# Did I Do A "No-No?" (I messed with Stairway)



## Erick - BVA (Jan 14, 2021)

Polyphonic autotuning


----------



## ilja (Jan 14, 2021)

Erick - BVA said:


> Polyphonic autotuning



Awesome!!


----------



## Erick - BVA (Jan 15, 2021)

ilja said:


> Awesome!!


Thanks, wasn't really sure how this would be received...since well, it's Stairway to Heaven. You can't play it in music stores after all. Because people are sick of it? or because it's "sacred?"
Not sure myself. I personally think it's an overrated song lol


----------



## ilja (Jan 15, 2021)

Erick - BVA said:


> Thanks, wasn't really sure how this would be received...since well, it's Stairway to Heaven. You can't play it in music stores after all. Because people are sick of it? or because it's "sacred?"
> Not sure myself. I personally think it's an overrated song lol


It´s right up my alley. Things shouldn´t be taken so serious, where if not in music we can take all the liberty we want, right? I personally like the song, maybe it´s just a bit overplayed? How did you do this? Melodyne?


----------



## ReleaseCandidate (Jan 15, 2021)

Oh, STH! What's next, the Star Wars theme?
I seriously hoped you tried a rick roll.

No, really, if you want people to listen to your music avoid STH, Smoke on the Water, Smells Like Teen Spirit, Sad But True, Für Elise, BWV 565,...
(Donauwalzer if austrians are nearby)

Btw. that HDR picture is there to upset the rest of humankind?


----------



## Mikro93 (Jan 15, 2021)

Love it!

Let's mess with the idols!

I'd like to know how you did that


----------



## GNP (Jan 15, 2021)

Erick - BVA said:


> Thanks, wasn't really sure how this would be received...since well, it's Stairway to Heaven. You can't play it in music stores after all. Because people are sick of it? or because it's "sacred?"
> Not sure myself. I personally think it's an overrated song lol


Overrated enough for you to fuck with it, lol

Coz if you fucked with a song nobody knows, who cares, right?


----------



## Erick - BVA (Jan 16, 2021)

*Instruction 1*
Rewrite the records from the first line through the line that contains "circle at (363, 148) diameter: 55 px -> 88 px", replacing "dashed" with "dotted" and leaving everything else unchanged.

*Given data*

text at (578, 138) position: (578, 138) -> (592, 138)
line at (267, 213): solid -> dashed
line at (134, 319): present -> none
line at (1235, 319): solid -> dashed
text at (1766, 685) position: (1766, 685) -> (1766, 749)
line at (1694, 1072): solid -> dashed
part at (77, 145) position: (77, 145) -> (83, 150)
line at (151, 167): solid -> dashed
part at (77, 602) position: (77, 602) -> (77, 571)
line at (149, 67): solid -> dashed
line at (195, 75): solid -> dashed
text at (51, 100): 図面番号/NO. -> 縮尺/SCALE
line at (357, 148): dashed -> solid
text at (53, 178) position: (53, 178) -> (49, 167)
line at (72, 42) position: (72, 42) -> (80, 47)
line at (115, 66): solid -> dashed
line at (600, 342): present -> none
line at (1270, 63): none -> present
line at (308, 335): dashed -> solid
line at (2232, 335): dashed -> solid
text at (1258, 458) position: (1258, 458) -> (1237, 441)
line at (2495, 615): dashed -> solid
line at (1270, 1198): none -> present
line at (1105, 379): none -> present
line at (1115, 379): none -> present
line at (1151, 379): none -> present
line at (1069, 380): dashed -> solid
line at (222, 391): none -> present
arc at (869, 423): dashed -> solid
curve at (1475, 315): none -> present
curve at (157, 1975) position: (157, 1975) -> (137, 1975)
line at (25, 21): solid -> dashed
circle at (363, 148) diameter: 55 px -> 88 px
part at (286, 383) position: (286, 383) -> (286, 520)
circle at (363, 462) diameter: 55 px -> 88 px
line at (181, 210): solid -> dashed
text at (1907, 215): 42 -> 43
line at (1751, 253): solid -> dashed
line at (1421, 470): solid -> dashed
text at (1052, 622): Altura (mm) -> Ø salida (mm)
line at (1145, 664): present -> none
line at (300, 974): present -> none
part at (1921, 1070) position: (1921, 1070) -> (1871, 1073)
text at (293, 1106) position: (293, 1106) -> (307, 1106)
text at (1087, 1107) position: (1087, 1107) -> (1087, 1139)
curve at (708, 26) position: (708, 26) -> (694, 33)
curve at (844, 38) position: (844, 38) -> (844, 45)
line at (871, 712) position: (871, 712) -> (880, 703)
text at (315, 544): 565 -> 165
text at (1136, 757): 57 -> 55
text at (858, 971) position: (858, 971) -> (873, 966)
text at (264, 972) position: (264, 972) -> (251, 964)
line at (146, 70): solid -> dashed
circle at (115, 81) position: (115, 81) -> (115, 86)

*Instruction 2*
Continue the forum thread about the autotuned Stairway to Heaven from where it stops.

*Task answer 1*
text at (578, 138) position: (578, 138) -> (592, 138)
line at (267, 213): solid -> dotted
line at (134, 319): present -> none
line at (1235, 319): solid -> dotted
text at (1766, 685) position: (1766, 685) -> (1766, 749)
line at (1694, 1072): solid -> dotted
part at (77, 145) position: (77, 145) -> (83, 150)
line at (151, 167): solid -> dotted
part at (77, 602) position: (77, 602) -> (77, 571)
line at (149, 67): solid -> dotted
line at (195, 75): solid -> dotted
text at (51, 100): 図面番号/NO. -> 縮尺/SCALE
line at (357, 148): dotted -> solid
text at (53, 178) position: (53, 178) -> (49, 167)
line at (72, 42) position: (72, 42) -> (80, 47)
line at (115, 66): solid -> dotted
line at (600, 342): present -> none
line at (1270, 63): none -> present
line at (308, 335): dotted -> solid
line at (2232, 335): dotted -> solid
text at (1258, 458) position: (1258, 458) -> (1237, 441)
line at (2495, 615): dotted -> solid
line at (1270, 1198): none -> present
line at (1105, 379): none -> present
line at (1115, 379): none -> present
line at (1151, 379): none -> present
line at (1069, 380): dotted -> solid
line at (222, 391): none -> present
arc at (869, 423): dotted -> solid
curve at (1475, 315): none -> present
curve at (157, 1975) position: (157, 1975) -> (137, 1975)
line at (25, 21): solid -> dotted
circle at (363, 148) diameter: 55 px -> 88 px

*Task answer 2*
ReleaseCandidate said:


> Oh, STH! What's next, the Star Wars theme?
> I seriously hoped you tried a rick roll.
> 
> No, really, if you want people to listen to your music avoid STH, Smoke on the Water, Smells Like Teen Spirit, Sad But True, Für Elise, BWV 565,...
> ...


I'm a bit of a troll, so your list made me think I should do this to all of those tracks


----------



## Erick - BVA (Jan 16, 2021)

GNP said:


> Overrated enough for you to fuck with it, lol
> 
> Coz if you fucked with a song nobody knows, who cares, right?


I actually really like the song, but it's received this "god like" status where it's untouchable.
Great track, but still overrated in my opinion lol
But I don't hold any rock music as untouchable or sacred. My highschool band covered this at the Maple Syrup festival in Michigan probably 17 years ago. Wish it was recorded because I think we did a decent job.


----------



## Erick - BVA (Jan 16, 2021)

Mikro93 said:


> Love it!
> 
> Let's mess with the idols!
> 
> I'd like to know how you did that


It's a secret... kidding. lol
I'll reply soon with how I did it.


----------



## ReleaseCandidate (Jan 16, 2021)

Erick - BVA said:


> I'm a bit of a troll, so your list made me think I should do this to all of those tracks


I support that!
Add something from Zimmer too, for this forum


----------



## Erick - BVA (Jan 16, 2021)

ilja said:


> It´s right up my alley. Things shouldn´t be taken so serious, where if not in music we can take all the liberty we want, right? I personally like the song, maybe it´s just a bit overplayed? How did you do this? Melodyne?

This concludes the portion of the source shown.